The Symtuza product monograph contains further details on other populations, precautions and warnings.

Access

After Health Canada licenses a drug, physicians can prescribe it but initially patients must pay for it themselves unless they have a private insurance plan that covers it. It may take months for such coverage to take effect after licensure.

If left untreated, HIV infection leads to catastrophic disease that can affect one’s ability to work. HIV treatment is also expensive. Therefore, in Canada, provincial and territorial ministries of health heavily subsidize the cost of anti-HIV medications. Each ministry has a listing of drugs for which it is prepared to pay. These listings are called formularies.

In the months ahead, Janssen and provincial and territorial formularies will be negotiating the price of Symtuza. Check with a pharmacist to find out when Symtuza is listed on your region’s formulary.

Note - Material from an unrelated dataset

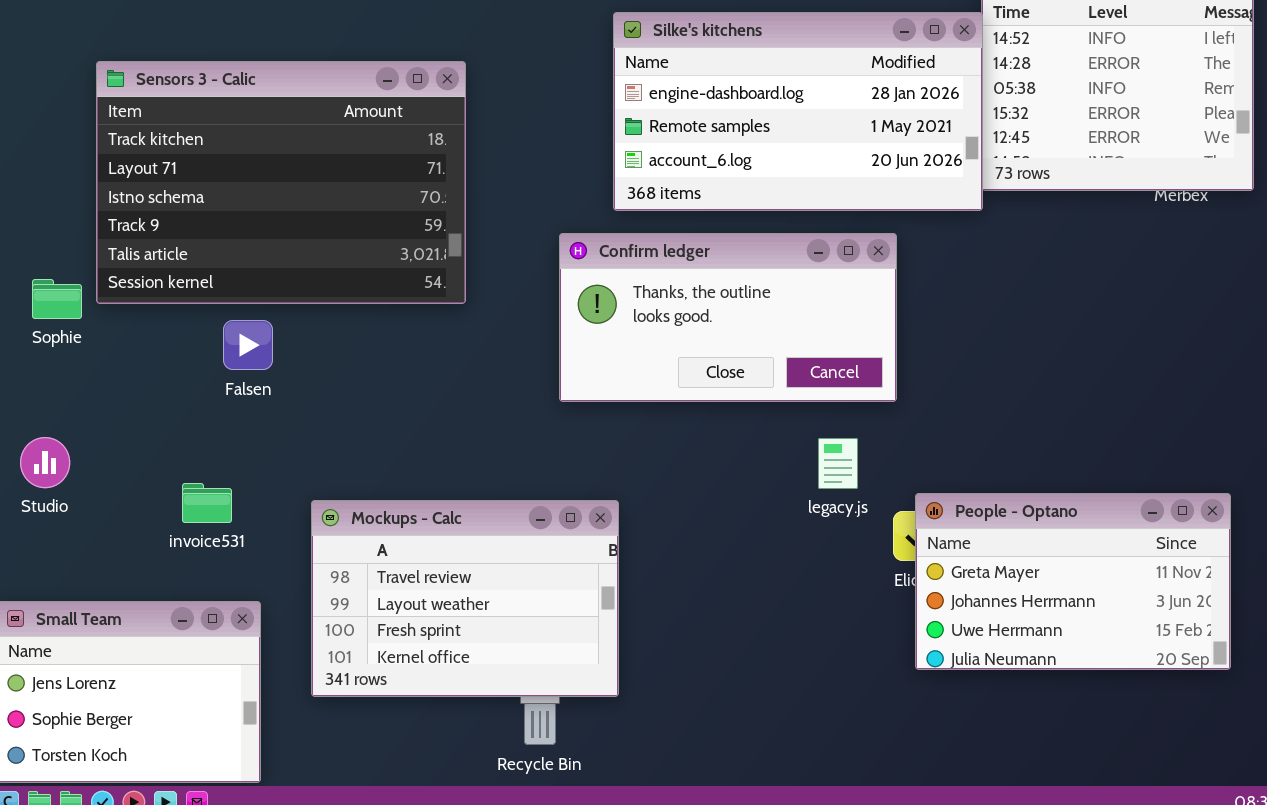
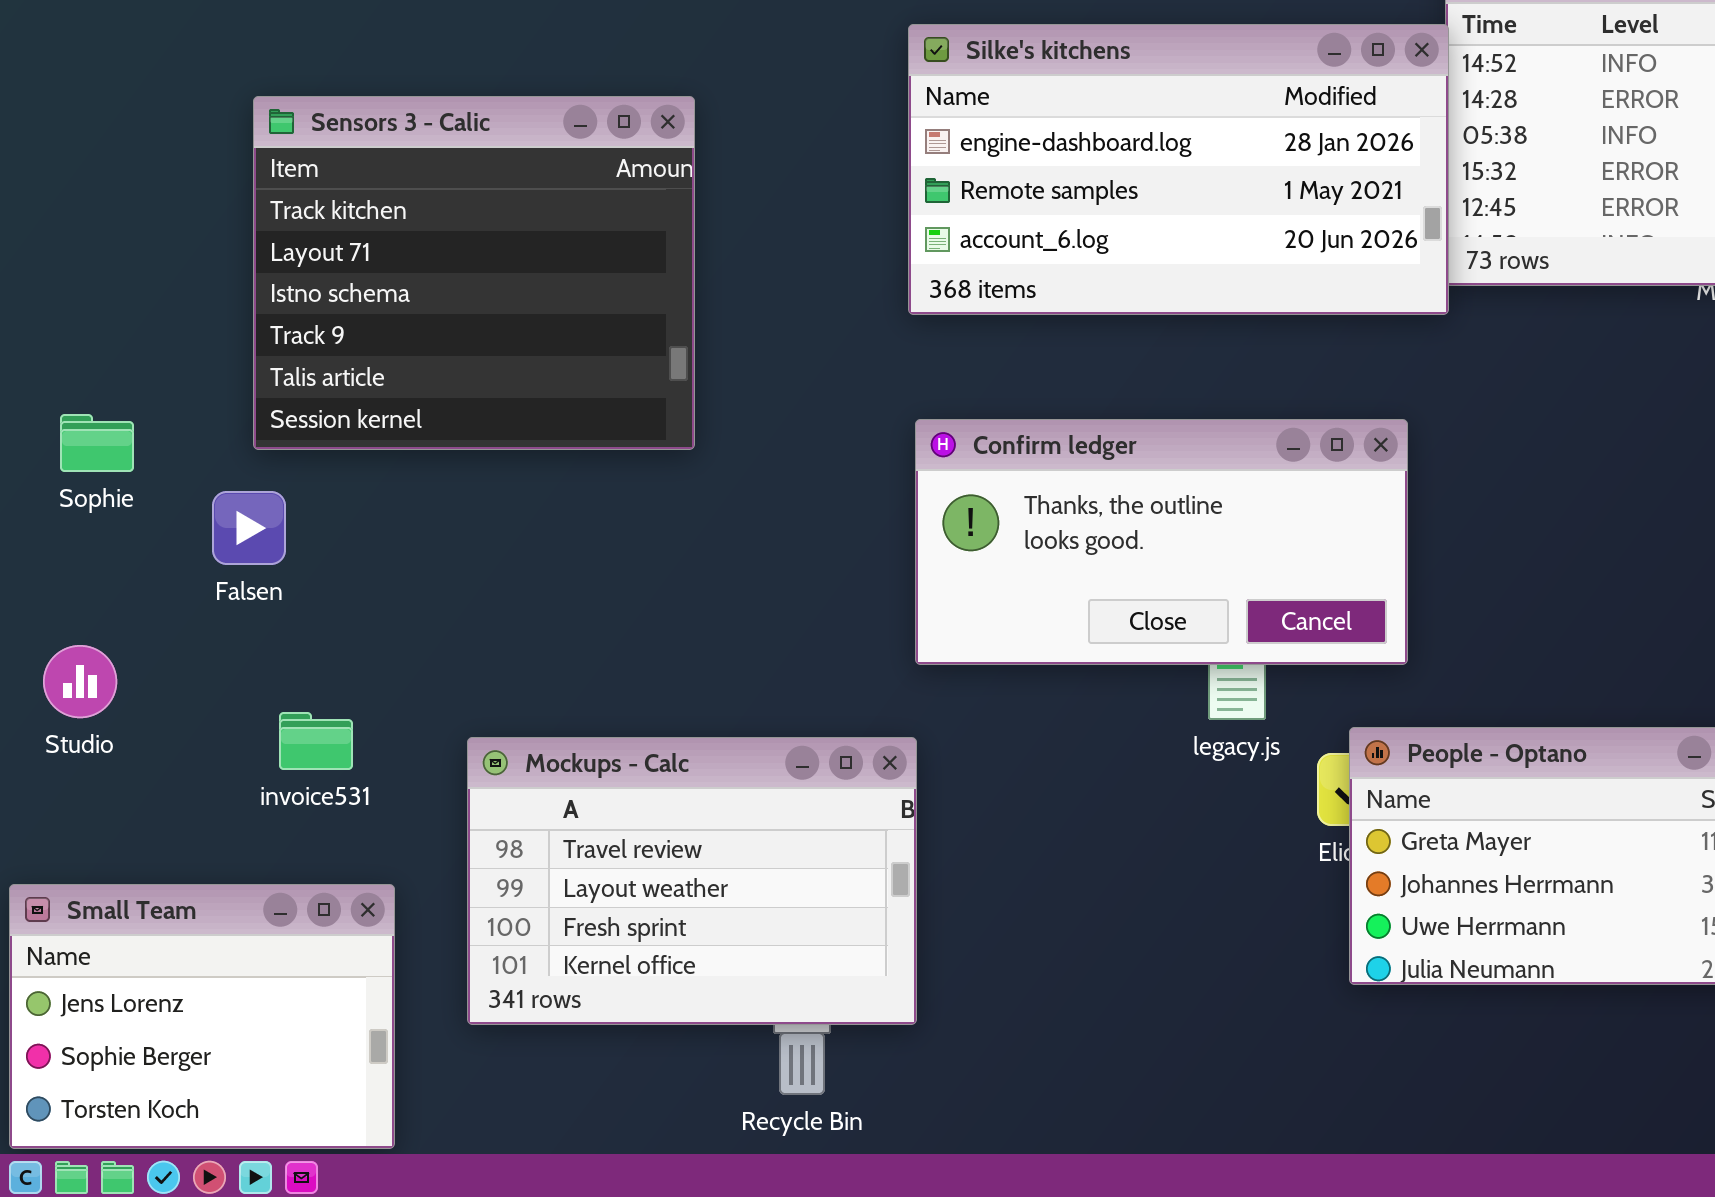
Sensors 3 - Calic: [96,61,466,304] -> [253,96,695,450], resized
Confirm ledger: [559,233,897,402] -> [915,419,1408,665], moved
Falsen: [223,320,273,370] -> [212,491,286,565], moved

A CATIE factsheet on Symtuza is under development.

—Sean R. Hosein

REFERENCES:

  1. Janssen. Symtuza (darunavir/cobicistat/emtricitabine/tenofovir alafenamide). Product monograph. 7 March 2018. Available from : http://www.janssen.com/canada/sites/www_janssen_com_canada/files/prod_files/live/symtuza_cpm.pdf
  2. Orkin C, Molina JM, Negredo E, et al. Efficacy and safety of switching from boosted protease inhibitors plus emtricitabine and tenofovir disoproxil fumarate regimens to single-tablet darunavir, cobicistat, emtricitabine and tenofovir alafenamide at 48 weeks in adults with virologically suppressed HIV-1 (EMERALD): a phase 3, randomised, non-inferiority trial. Lancet HIV. 2018 Jan;5(1):e23-e34.
  3. Cevik M, Orkin C. Fixed-dose darunavir boosted with cobicistat combined with emtricitabine and tenofovir alafenamide fumarate. Current Opinion in HIV/AIDS. 2018; in press.
  4. Health Canada. Darunavir/TMC 114. Notice of Compliance. 28 July 2006.
  5. Janssen. Prezcobix now available for Canadians living with HIV. Press release. 17 September 2014.